Luc Montagnier: aids, Nobel e polêmicas
Paris, 10 Fev 2022 (AFP) - O médico francês Luc Montagnier, que morreu aos 89 anos nos subúrbios de Paris e foi recentemente criticado por suas teorias dúbias, é associado principalmente à descoberta do vírus da aids, que lhe rendeu o Prêmio Nobel de Medicina em 2008.
"Sempre procurei o inusitado. É difícil para mim trabalhar com uma tendência já estabelecida", disse este biólogo especializado em vírus em um documentário transmitido pela emissora de televisão France 5 em 2014.
O virologista, que morreu na terça-feira mas cuja morte só foi anunciada nesta quinta-feira(10), definiu-se como um "marginal" apesar das suas recompensas internacionais.
- "A doença dos quatro Hs" -Na década de 1980, vários laboratórios lançaram uma corrida para entender a origem de uma estranha doença que, por falta de um nome melhor, foi identificada como a doença dos "quatro eixos" porque parecia atacar essencialmente homossexuais, viciados em heroína, hemofílicos e haitianos.
Nascido em 18 de agosto de 1932 em Chabris (centro da França), Montagnier estudou medicina em Poitiers e Paris e fez pesquisas na Grã-Bretanha. Em 1972, ele criou um instituto especializado em retrovírus e oncovírus (causadores de câncer) no Instituto Pasteur.
Em janeiro de 1983, sua equipe identificou, junto com Françoise Barré-Sinoussi (também ganhadora do Prêmio Nobel de Medicina) e Jean-Claude Chermann, o vírus responsável pela aids.

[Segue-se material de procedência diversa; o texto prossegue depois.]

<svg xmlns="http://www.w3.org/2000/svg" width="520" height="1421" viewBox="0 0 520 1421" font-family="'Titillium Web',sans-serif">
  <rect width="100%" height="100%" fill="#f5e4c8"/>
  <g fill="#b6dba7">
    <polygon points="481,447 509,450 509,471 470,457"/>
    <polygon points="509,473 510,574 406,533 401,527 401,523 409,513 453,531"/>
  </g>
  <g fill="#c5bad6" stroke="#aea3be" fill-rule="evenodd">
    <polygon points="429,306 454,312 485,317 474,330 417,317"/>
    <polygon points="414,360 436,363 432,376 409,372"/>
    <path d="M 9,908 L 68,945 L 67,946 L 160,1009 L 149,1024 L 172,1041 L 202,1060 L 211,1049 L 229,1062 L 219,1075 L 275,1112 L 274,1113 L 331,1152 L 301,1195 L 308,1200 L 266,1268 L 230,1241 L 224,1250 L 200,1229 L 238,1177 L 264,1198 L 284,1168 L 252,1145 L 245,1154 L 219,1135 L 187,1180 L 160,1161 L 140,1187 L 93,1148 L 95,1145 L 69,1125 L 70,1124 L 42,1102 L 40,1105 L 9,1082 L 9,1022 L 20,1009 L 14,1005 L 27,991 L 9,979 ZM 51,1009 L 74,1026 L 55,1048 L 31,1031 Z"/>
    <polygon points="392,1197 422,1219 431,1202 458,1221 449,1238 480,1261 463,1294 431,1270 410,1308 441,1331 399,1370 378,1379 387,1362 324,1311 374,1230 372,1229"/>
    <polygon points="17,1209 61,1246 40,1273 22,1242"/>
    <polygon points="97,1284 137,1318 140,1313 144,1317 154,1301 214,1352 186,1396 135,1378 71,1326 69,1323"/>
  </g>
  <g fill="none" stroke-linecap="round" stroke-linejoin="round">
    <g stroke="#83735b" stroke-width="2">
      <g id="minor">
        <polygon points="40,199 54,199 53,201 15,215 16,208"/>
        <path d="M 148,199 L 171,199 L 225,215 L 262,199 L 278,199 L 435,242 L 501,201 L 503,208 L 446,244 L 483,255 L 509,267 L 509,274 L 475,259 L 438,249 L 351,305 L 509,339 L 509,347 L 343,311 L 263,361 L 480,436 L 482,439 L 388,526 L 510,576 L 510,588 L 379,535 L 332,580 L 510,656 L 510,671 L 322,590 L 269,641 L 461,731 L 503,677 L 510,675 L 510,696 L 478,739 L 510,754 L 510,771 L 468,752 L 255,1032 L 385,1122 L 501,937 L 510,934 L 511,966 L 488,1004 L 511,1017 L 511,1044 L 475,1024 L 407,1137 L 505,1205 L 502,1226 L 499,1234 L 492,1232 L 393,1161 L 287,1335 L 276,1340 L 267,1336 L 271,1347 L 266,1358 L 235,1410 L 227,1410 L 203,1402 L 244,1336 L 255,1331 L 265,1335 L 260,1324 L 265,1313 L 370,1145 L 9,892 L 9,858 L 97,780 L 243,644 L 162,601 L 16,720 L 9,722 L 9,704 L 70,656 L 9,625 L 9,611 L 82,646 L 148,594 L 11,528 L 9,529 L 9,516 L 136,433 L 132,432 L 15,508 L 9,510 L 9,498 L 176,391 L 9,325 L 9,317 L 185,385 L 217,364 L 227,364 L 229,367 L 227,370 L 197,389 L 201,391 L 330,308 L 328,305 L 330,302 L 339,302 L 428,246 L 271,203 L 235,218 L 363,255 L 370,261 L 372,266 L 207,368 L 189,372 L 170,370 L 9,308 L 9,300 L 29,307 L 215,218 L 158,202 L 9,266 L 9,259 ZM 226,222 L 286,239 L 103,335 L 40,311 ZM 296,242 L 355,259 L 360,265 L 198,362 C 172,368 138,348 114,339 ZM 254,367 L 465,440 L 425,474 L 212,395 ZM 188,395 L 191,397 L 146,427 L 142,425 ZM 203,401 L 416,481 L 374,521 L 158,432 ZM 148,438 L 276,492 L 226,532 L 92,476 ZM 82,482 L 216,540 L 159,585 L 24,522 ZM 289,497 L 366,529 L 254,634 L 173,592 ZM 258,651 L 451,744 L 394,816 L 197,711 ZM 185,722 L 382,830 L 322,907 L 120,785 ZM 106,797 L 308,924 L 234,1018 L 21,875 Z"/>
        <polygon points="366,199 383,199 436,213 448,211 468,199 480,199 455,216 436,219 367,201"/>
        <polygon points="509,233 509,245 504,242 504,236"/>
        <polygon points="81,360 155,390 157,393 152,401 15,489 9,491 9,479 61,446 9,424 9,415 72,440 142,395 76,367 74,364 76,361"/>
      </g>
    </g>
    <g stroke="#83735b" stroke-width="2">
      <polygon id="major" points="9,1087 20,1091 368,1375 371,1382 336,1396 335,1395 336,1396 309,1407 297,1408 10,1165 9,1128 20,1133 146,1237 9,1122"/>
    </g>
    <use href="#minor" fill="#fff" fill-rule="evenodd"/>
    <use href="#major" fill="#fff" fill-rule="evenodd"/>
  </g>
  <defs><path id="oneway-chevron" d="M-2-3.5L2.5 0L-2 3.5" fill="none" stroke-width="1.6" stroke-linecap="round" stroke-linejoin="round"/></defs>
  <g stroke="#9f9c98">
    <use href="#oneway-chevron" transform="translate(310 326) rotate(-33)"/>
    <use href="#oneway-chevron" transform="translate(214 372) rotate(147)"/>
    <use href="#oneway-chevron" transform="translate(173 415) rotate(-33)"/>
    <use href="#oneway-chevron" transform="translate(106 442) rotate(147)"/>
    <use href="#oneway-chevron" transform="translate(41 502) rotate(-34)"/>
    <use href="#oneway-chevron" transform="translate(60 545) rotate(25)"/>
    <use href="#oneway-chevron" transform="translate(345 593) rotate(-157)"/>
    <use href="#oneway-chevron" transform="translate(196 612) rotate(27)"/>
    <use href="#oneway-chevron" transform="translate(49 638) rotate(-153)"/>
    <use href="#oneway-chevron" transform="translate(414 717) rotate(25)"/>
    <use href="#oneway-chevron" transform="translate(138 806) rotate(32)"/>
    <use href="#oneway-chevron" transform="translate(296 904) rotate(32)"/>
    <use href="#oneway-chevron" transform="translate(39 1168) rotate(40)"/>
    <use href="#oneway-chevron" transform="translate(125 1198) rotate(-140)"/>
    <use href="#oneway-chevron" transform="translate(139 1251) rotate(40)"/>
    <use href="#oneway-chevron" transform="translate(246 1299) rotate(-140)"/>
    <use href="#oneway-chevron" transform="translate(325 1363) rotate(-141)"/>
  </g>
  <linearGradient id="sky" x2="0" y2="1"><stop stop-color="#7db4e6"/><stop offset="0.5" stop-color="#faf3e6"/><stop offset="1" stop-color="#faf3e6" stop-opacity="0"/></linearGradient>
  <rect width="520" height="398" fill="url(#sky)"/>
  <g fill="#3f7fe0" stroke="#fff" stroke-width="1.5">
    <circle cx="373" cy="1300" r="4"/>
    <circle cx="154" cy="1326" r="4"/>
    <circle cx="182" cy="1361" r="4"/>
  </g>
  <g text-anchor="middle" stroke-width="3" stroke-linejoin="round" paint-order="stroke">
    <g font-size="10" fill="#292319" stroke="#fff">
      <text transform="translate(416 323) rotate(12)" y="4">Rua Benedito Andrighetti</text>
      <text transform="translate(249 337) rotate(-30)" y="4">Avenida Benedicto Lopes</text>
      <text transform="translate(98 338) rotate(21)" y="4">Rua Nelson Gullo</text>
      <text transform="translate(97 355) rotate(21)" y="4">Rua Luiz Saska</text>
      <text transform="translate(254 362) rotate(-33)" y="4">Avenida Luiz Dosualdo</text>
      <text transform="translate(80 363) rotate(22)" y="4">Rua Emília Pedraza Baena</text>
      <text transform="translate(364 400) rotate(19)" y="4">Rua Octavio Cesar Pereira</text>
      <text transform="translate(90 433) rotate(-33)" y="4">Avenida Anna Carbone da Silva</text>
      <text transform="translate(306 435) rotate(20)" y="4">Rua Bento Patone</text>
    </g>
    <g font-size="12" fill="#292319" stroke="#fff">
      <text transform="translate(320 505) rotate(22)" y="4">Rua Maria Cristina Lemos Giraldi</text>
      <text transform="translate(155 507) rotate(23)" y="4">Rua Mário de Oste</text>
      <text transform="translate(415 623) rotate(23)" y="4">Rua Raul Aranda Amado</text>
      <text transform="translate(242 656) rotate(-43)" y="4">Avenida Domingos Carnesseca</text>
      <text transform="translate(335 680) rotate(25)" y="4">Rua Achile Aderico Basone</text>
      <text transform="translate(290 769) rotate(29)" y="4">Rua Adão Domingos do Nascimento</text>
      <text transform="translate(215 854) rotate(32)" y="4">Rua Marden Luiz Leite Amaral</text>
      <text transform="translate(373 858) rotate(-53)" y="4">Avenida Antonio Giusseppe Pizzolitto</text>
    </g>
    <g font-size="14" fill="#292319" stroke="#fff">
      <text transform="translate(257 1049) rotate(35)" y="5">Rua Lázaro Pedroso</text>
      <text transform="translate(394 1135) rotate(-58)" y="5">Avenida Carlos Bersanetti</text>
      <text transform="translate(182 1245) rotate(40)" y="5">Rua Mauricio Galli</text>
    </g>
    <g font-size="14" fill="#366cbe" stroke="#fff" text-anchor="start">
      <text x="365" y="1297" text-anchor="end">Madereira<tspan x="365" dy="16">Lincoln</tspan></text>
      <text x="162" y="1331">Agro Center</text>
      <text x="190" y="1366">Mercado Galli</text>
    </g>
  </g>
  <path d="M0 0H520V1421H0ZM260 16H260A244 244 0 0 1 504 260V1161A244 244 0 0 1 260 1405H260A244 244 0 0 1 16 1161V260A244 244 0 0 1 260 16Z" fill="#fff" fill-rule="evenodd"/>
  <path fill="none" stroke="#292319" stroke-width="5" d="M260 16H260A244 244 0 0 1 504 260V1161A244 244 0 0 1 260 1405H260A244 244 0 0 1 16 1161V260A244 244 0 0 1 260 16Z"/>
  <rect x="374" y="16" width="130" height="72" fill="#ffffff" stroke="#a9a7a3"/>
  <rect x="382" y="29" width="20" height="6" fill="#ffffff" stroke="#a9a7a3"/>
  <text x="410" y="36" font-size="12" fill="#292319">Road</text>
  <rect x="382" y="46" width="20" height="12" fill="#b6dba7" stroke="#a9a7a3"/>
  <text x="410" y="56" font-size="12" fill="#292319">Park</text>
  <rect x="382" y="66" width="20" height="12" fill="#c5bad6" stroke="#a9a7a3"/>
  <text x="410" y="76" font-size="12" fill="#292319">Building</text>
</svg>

A descoberta, chamada LAV (Lymphadenopathy Associated Virus) foi publicada em maio daquele ano.
Montagnier não hesita em identificá-lo como o agente causador da nova doença, embora a descoberta seja recebida com "ceticismo" pelo americano Robert Gallo, grande especialista em retrovírus.
"Durante um ano, acreditamos que se tratava de um vírus bom (...), mas ninguém acreditou em nós e nossas publicações foram rejeitadas", disse Montagnier três décadas depois.
Em 1984, a secretária de Saúde dos Estados Unidos, Margaret Heckler, afirmou que o Dr. Gallo havia encontrado a causa "provável" da aids, um retrovírus chamado HTLV-III. Mas a descoberta acabou sendo idêntica ao LAV identificado pela equipe de Montagnier.
- "Codescobridores" -A polêmica se intensificou, com viés econômico, quando a descoberta do vírus da imunodeficiência humana (HIV) foi associada a royalties de testes de infecção.
A disputa foi resolvida provisoriamente em 1987 com uma solução diplomática: os Estados Unidos e a França assinaram um compromisso que definiu Gallo e Montagnier como "codescobridores" do HIV.
Mas o desfecho só se deu vinte anos depois, com a entrega do Prêmio Nobel de Medicina a Montagnier e seu colega Barré-Sinoussi, sem qualquer menção a Gallo.
Anos depois, por ocasião do 30º aniversário da descoberta, Montagnier fez um balanço mitigado de sua vitória, porque "não conseguimos erradicar a pandemia e nem mesmo a infecção, porque não sabemos como curar alguém que foi infectado", comentou.
Os tratamentos antirretrovirais permitem conter eficazmente o HIV, mas sem eliminá-lo completamente.
- Antivacina -De 1991 a 1997, Montagnier chefiou um departamento de aids e retrovírus no Institute Pasteur e depois lecionou no Queens College, em Nova York, até 2001.
Em seus últimos anos, ficou conhecido por assumir posições que o colocaram em conflito com a comunidade científica.
Defendeu a "pista microbiana" como possível explicação para o autismo e a tese, rejeitada por unanimidade, do pesquisador francês Jacques Benveniste, que afirma que a água retém vestígios ("memória") de substâncias que não são mais encontradas nela.
Ele também defende a teoria da emissão de ondas eletromagnéticas pelo DNA e prescreve o mamão como remédio para certas doenças.
Sua postura contínua contra as vacinas lhe rendeu em novembro de 2017 a condenação imediata de 106 membros das Academias de Ciências e Medicina.
E quando surgiu a pandemia de covid-19, sustentou, sem qualquer comprovação, que o vírus SARS-CoV-2 foi fabricado em laboratório e que as vacinas são a causa do aparecimento de variantes.
Essas teses gradualmente o tornaram um "pária" entre seus pares.